7 May 2013 - 12:14pm

A project that has seen two physiotherapy support worker posts created on a critical care ward is having impressive results.


Photo: Nathan Clarke

The project at University Hospital Southampton involves two support workers being on hand in the intensive care unit (ICU) to help get patients moving sooner.

The early mobilisation project started in April 2012 and the early results are encouraging.

Patients are being seen by physiotherapy staff an average of 1.6 days after admission, down from an average of three days previously.

And they receive an average of 26 episodes of physiotherapy during their stay on the unit, compared with just six before.

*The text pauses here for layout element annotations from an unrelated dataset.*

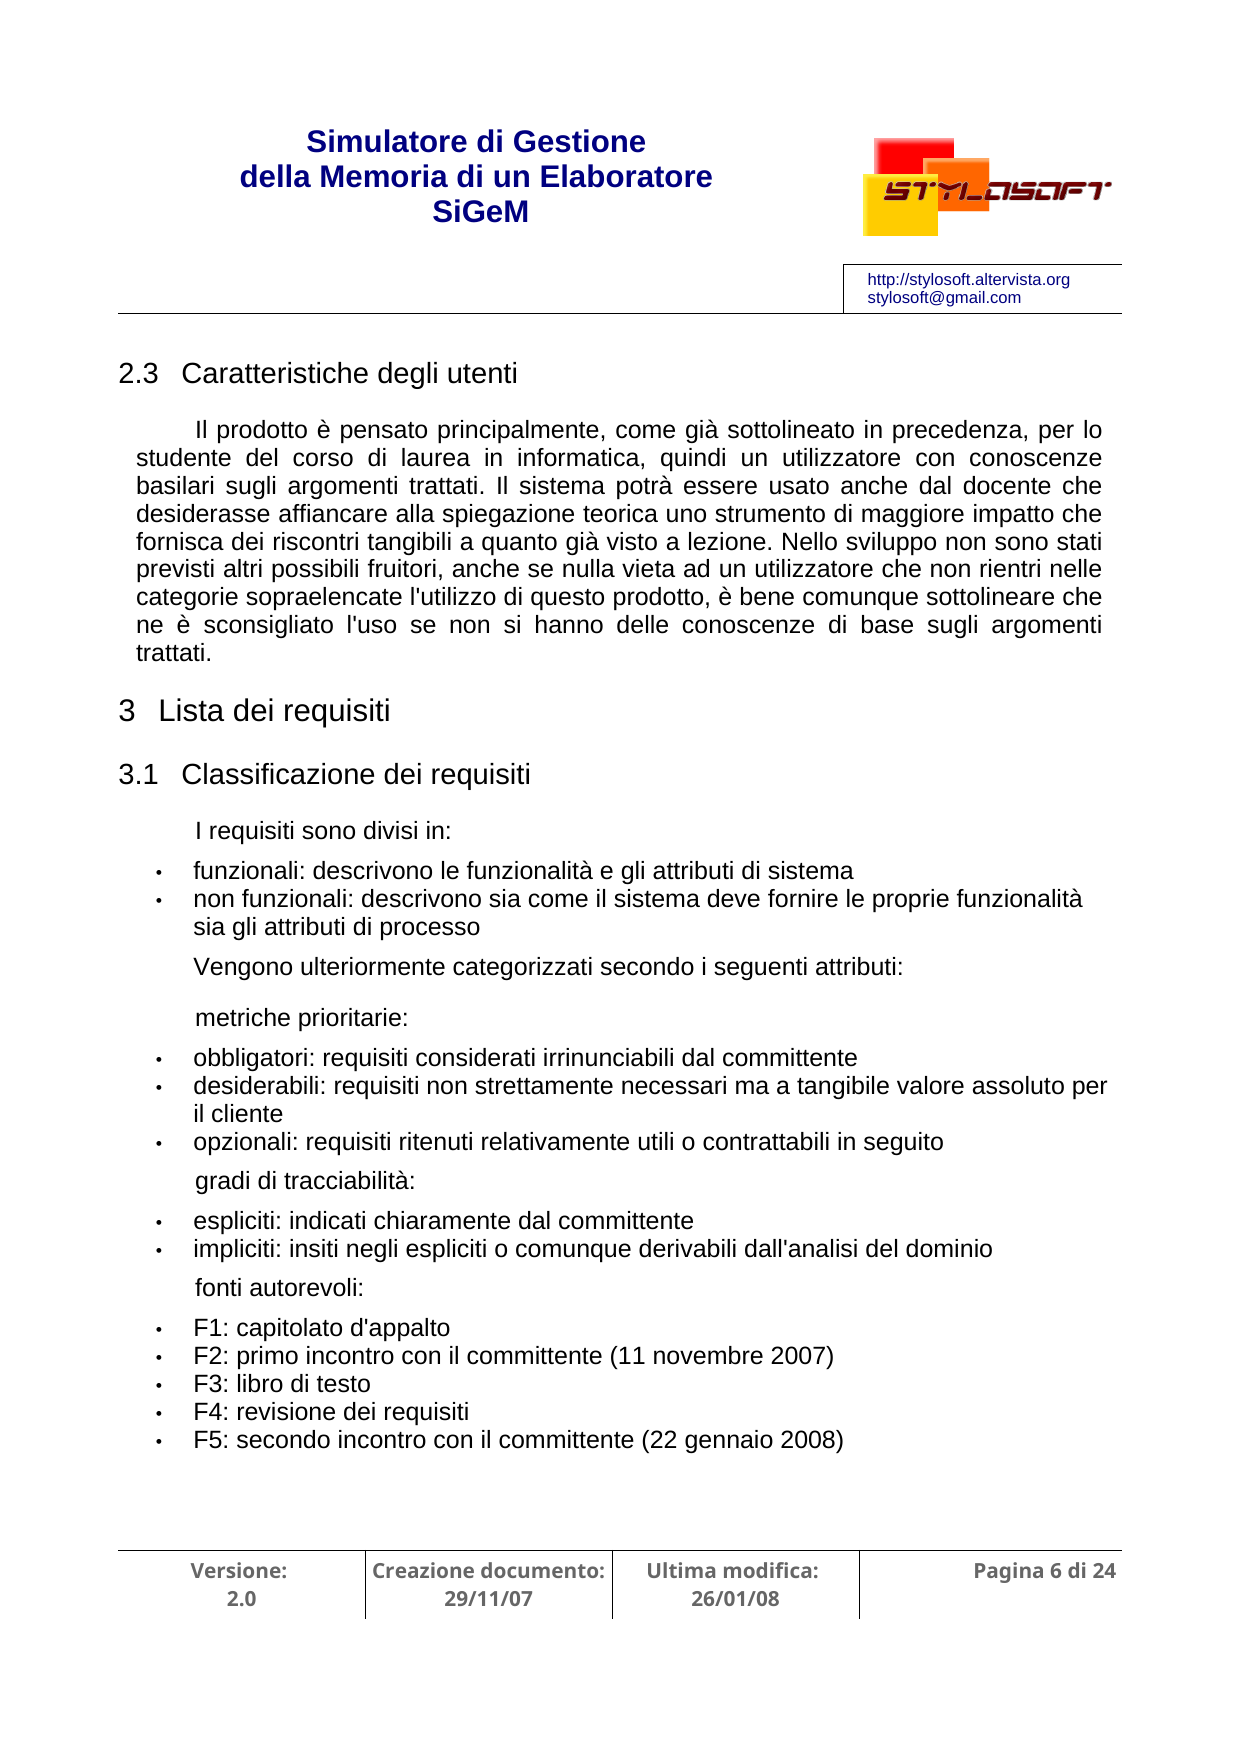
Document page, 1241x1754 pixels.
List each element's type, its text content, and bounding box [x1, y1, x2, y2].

subtitle Lista dei requisiti [118, 693, 1122, 728]
picture [848, 123, 1117, 247]
list F3: libro di testo [156, 1370, 1122, 1398]
list F2: primo incontro con il committente (11 novembre 2007) [156, 1342, 1122, 1370]
list opzionali: requisiti ritenuti relativamente utili o contrattabili in seguito [156, 1127, 1122, 1155]
list espliciti: indicati chiaramente dal committente [156, 1207, 1122, 1234]
list F5: secondo incontro con il committente (22 gennaio 2008) [156, 1426, 1122, 1453]
text metriche prioritarie: [136, 1004, 1104, 1032]
text Il prodotto è pensato principalmente, come già sottolineato in precedenza, per lo studente del corso di laurea in informatica, quindi un utilizzatore con conoscenze basilari sugli argomenti trattati. Il sistema potrà essere usato anche dal docente che desiderasse affiancare alla spiegazione teorica uno strumento di maggiore impatto che fornisca dei riscontri tangibili a quanto già visto a lezione. Nello sviluppo non sono stati previsti altri possibili fruitori, anche se nulla vieta ad un utilizzatore che non rientri nelle categorie sopraelencate l'utilizzo di questo prodotto, è bene comunque sottolineare che ne è sconsigliato l'uso se non si hanno delle conoscenze di base sugli argomenti trattati. [136, 416, 1104, 667]
list desiderabili: requisiti non strettamente necessari ma a tangibile valore assoluto per il cliente [156, 1071, 1122, 1127]
list funzionali: descrivono le funzionalità e gli attributi di sistema [156, 857, 1122, 885]
text I requisiti sono divisi in: [136, 817, 1104, 845]
subtitle Caratteristiche degli utenti [118, 357, 1122, 389]
list F1: capitolato d'appalto [156, 1314, 1122, 1342]
text gradi di tracciabilità: [136, 1167, 1104, 1195]
list Vengono ulteriormente categorizzati secondo i seguenti attributi: [156, 952, 1104, 980]
subtitle Classificazione dei requisiti [118, 758, 1122, 791]
list non funzionali: descrivono sia come il sistema deve fornire le proprie funzionalità sia gli attributi di processo [156, 885, 1122, 941]
list impliciti: insiti negli espliciti o comunque derivabili dall'analisi del dominio [156, 1234, 1122, 1262]
text fonti autorevoli: [136, 1274, 1104, 1302]
list obbligatori: requisiti considerati irrinunciabili dal committente [156, 1043, 1122, 1071]
list F4: revisione dei requisiti [156, 1398, 1122, 1426]
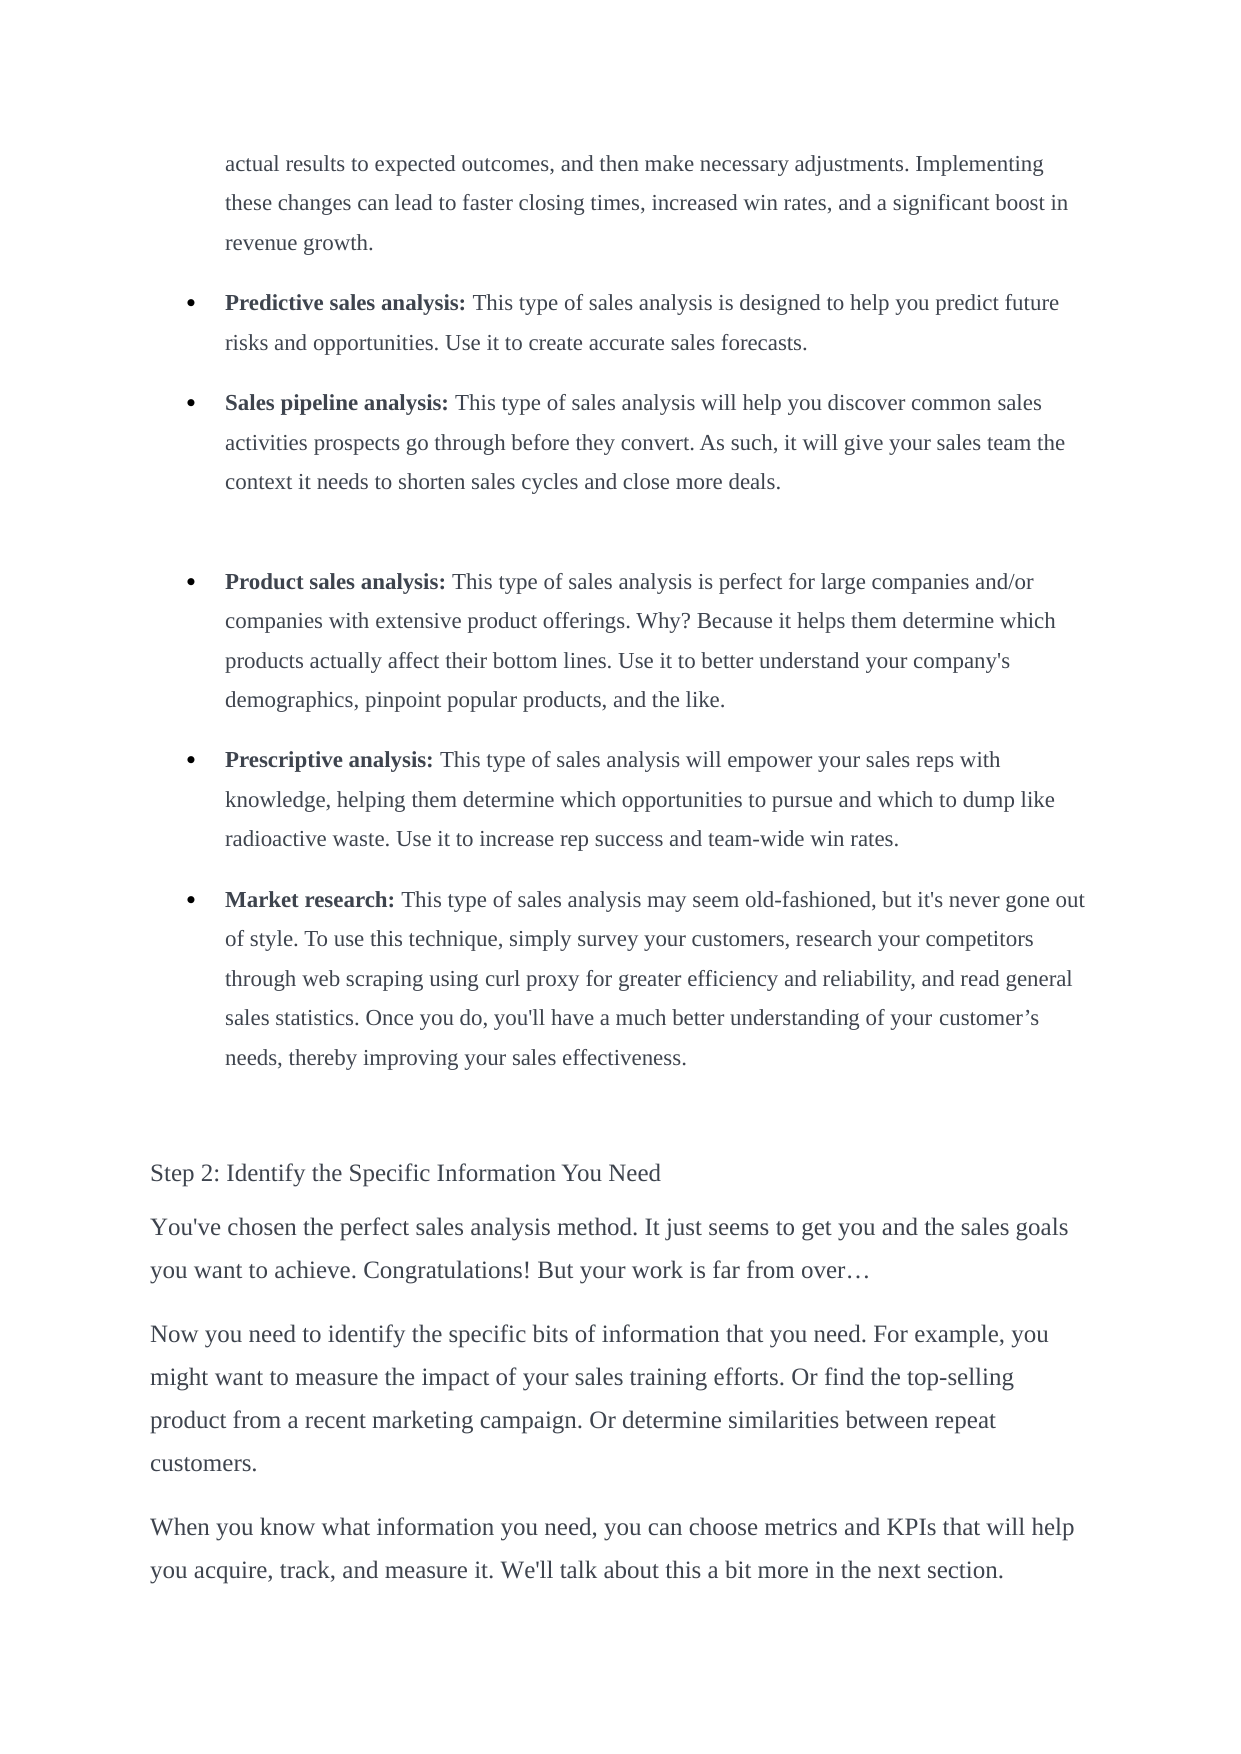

Meanwhile, overall ICU length of stay has dropped from a mean of 17.1 days to an average of 12.5 days since the project started.

Nikki Collings, senior respiratory physiotherapist at the trust, said the early mobility team aimed to provide intensive rehabilitation and exercise therapy for patients as early as possible, and ‘regular’ physio on the ward then continued as normal.

‘With the support of the medical team, who manage the sedation, we can now provide rehabilitation much quicker,’ Ms Collings said. ‘The assistants' roles are quite independent, and they can work at bed level on their own – it’s working really well.’

Funding for the physiotherapy support workers was initially secured for two years, but they have now been confirmed as permanent posts.

‘There are huge benefits to getting patients up and moving earlier, and we can now try to get them doing something at the highest level they can tolerate as soon as possible,’ Ms Collings said.